"Franco Bigonsetti, Francesco Ciavatta e Stefano Recchioni assassinati dell’odio comunista e dei servi dello Stato". Questa la nuova lapide commemorativa della sparatoria avvenuta 34 anni fa nella Capitale. Alemanno: "Più corretto mantenere la dicitura 'vittime della violenza politica"
Dopo 34 anni una nuova targa, in via Acca Larentia a Roma per dire che la sparatoria avvenuta il 7 gennaio del 1978 è colpa “dell’odio comunista e dei servi dello Stato”. A cambiarla i militanti dell’ex sede storica del Movimento sociale italiano in memoria dei tre ragazzi morti: Franco Bigonsetti, Francesco Ciavatta e Stefano Recchioni. La targa, come quella che è stata sostituita, è a firma “i camerati”. “Fini e il suo gruppo – ha spiegato Carlo Giannotta, responsabile della sede Acca Larentia – tra cui Gasparri e La Russa, fecero la promessa di una Italia migliore quando nel ’78 misero la vecchia targa. Promessa poi non rispettata. Per questo noi l’abbiamo sostituita e abbiamo specificato l’ideologia che ha assassinato quei tre ragazzi”.

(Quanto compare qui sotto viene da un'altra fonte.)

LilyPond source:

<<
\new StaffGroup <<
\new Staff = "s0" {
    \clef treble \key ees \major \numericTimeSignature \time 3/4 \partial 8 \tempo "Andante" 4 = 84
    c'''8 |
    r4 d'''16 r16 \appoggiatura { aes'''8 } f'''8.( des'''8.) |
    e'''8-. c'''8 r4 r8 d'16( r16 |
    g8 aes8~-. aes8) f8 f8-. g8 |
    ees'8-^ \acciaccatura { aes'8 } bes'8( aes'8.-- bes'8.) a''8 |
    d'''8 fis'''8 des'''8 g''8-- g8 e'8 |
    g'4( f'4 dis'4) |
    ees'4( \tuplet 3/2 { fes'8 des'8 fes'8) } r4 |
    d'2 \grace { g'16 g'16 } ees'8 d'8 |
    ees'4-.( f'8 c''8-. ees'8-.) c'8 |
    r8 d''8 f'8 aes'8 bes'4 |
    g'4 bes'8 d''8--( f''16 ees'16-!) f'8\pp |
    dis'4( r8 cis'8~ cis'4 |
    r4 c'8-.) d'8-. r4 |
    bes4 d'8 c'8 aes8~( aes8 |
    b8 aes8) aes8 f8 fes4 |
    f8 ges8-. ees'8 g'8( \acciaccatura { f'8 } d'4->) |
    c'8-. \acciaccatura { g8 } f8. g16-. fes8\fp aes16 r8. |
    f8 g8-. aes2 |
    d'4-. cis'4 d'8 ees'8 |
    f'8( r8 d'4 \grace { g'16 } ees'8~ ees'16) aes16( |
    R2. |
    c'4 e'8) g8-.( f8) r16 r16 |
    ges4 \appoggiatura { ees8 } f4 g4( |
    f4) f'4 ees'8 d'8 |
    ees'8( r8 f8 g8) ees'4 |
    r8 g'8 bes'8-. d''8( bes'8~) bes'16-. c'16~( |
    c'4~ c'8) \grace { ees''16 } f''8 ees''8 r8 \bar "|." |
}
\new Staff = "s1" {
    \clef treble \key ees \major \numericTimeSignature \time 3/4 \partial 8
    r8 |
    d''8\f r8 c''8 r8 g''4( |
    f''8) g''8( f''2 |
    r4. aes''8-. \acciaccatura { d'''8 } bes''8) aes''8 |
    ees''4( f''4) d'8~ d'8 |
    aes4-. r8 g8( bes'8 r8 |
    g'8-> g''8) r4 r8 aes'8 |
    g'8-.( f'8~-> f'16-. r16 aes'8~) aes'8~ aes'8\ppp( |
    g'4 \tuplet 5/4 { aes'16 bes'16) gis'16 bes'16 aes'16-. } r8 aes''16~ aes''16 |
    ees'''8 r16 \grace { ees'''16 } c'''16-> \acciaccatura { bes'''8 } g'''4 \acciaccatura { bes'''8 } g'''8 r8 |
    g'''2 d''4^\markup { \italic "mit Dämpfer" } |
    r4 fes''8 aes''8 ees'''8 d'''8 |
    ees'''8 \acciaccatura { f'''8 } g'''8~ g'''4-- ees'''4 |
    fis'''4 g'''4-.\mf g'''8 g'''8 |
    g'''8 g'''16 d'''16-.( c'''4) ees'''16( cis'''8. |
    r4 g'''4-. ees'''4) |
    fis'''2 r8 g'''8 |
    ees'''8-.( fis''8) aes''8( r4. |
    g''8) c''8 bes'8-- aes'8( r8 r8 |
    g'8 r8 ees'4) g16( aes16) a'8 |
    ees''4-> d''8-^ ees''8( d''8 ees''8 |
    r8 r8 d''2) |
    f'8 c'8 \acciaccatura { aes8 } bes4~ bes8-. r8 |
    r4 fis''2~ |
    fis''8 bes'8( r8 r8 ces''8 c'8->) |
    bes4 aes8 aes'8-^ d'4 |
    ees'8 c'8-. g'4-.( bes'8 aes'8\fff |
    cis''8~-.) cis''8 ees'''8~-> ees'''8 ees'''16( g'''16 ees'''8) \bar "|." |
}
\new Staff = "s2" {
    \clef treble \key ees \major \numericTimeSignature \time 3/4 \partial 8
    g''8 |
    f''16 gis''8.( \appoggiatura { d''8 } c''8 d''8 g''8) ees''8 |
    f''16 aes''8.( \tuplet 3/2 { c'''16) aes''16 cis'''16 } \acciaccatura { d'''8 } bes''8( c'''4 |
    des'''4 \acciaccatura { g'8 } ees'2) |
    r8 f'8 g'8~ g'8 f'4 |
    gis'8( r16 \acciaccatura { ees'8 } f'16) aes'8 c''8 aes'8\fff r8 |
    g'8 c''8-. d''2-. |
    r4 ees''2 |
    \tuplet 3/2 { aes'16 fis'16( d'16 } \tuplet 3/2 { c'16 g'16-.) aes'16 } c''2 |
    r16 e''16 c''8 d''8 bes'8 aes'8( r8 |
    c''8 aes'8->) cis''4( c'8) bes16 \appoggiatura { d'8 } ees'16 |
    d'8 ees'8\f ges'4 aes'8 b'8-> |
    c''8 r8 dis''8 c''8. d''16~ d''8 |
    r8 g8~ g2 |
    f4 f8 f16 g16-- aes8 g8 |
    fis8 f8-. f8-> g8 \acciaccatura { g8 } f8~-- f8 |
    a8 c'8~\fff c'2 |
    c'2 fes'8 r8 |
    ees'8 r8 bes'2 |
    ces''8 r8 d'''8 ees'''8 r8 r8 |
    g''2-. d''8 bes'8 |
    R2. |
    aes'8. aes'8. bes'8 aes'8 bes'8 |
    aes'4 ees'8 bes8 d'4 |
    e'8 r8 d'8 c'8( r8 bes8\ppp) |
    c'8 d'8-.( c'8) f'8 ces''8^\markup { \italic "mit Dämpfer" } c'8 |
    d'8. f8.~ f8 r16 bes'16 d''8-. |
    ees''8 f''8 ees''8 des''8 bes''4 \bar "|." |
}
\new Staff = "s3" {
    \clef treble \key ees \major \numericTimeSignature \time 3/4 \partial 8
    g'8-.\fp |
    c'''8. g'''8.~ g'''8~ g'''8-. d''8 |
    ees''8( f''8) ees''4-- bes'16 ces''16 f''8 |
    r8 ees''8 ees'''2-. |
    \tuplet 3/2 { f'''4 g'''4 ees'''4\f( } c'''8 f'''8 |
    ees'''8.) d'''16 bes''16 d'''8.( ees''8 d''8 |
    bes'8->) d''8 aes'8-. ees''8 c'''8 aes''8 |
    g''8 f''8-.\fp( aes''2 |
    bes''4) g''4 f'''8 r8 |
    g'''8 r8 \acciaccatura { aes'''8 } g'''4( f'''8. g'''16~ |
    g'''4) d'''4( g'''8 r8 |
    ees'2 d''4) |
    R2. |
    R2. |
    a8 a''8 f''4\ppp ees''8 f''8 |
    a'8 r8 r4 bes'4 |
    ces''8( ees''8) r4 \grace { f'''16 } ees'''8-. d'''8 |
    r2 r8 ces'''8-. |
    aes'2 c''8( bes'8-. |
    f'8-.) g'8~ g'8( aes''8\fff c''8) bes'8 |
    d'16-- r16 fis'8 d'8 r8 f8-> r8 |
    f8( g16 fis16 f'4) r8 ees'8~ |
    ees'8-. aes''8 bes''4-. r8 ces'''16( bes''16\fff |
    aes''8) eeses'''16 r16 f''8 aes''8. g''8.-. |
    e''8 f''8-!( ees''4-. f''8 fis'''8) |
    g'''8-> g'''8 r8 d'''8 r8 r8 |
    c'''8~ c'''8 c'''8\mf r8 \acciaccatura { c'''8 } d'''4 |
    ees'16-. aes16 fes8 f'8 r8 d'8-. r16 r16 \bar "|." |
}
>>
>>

A deporre una corona d’alloro di fianco all’entrata dell’ex sede dell’Msi è andato l’assessore ai Lavori pubblici di Roma Capitale Fabrizio Ghera, accompagnato tra gli altri dall’ex ministro della Gioventù Giorgia Meloni e dal presidente della Commissione capitolina Cultura Federico Mollicone. “Questo è il modo della città per ricordare i tragici fatti del ’78 e i ragazzi uccisi dal commando terrorista. Al di là di ogni polemica è importante che questo sia un momento unificante e che il loro ricordo viva. Acca Larentia non fu uno scontro ma un attacco”.
Davanti all’ingresso dell’ex sede del partito, dove ormai la vernice nera ha coperto del tutto i colori della fiammella dell’Msi e su cui sventola una bandiera nera con croce celtica bianca, sono tanti i mazzi di fiori deposti a firma ‘i camerati’ come anche una grande corona di alloro che svetta attaccata a un muro su cui è dipinto un soldato romano e una croce celtica.
Polemico nei confronti del cambio di targa il sindaco di Roma Gianni Alemanno: ”E’ corretto mantenere su queste lapidi la dicitura ‘vittime della violenza politica”, ha dichiarato il primo cittadino perché “andare più nello specifico significa rischiare di ripercorrere una strada di carattere ideologico. Noi dobbiamo condannare a prescindere la violenza ideologica”. “Acca Larentia – ha ricordato – è stata una strage terribile degli anni ’70, uno dei momenti più tragici della nostra città, che ha determinato un salto di livello nella violenza politica e nell’odio contrapposto di quegli anni”. “Mi auguro che la giornata di oggi si svolga nel modo più composto possibile e che tutti coloro che vogliono ricordare i tre ragazzi uccisi lo facciano in modo sereno, senza rinfocolare nuovo odio”.
Maurizio Gasparri, capogruppo Pdl al Senato si è chiesto perché i magistrati “non vogliano far luce” su questo episodio: “A 34 anni dalla strage di via Acca Larentia invece di negare il diritto al ricordo, come ha sostenuto qualcuno accecato dalla faziosità, ci si dovrebbe indignare perché ancora non hanno un nome i militanti della sinistra che assassinarono i ragazzi”. Ma, tra i magistrati, possibile che nessuno – domanda – voglia far luce su quella strage, anche se avremmo voluto la verità allora e non a decenni di distanza?”.
A Palermo però, secondo quanto denunciato dal comitato promotore della manifestazione organizzata da Giovane Italia, CasaPound Italia, Gioventù Italiana, Spazio Libero Cervantes e l’associazione TemerariaMente, sono apparse nuove scritte “intimidatorie”: “Fascisti carogne”, “Più foibe, meno fasci”. Nei giorni scorsi erano apparse scritte con la frase “10, 100, 1000 Acca Larentia” e la sede di Giovane Italia era stata attaccata con il lancio di una bottiglia molotov.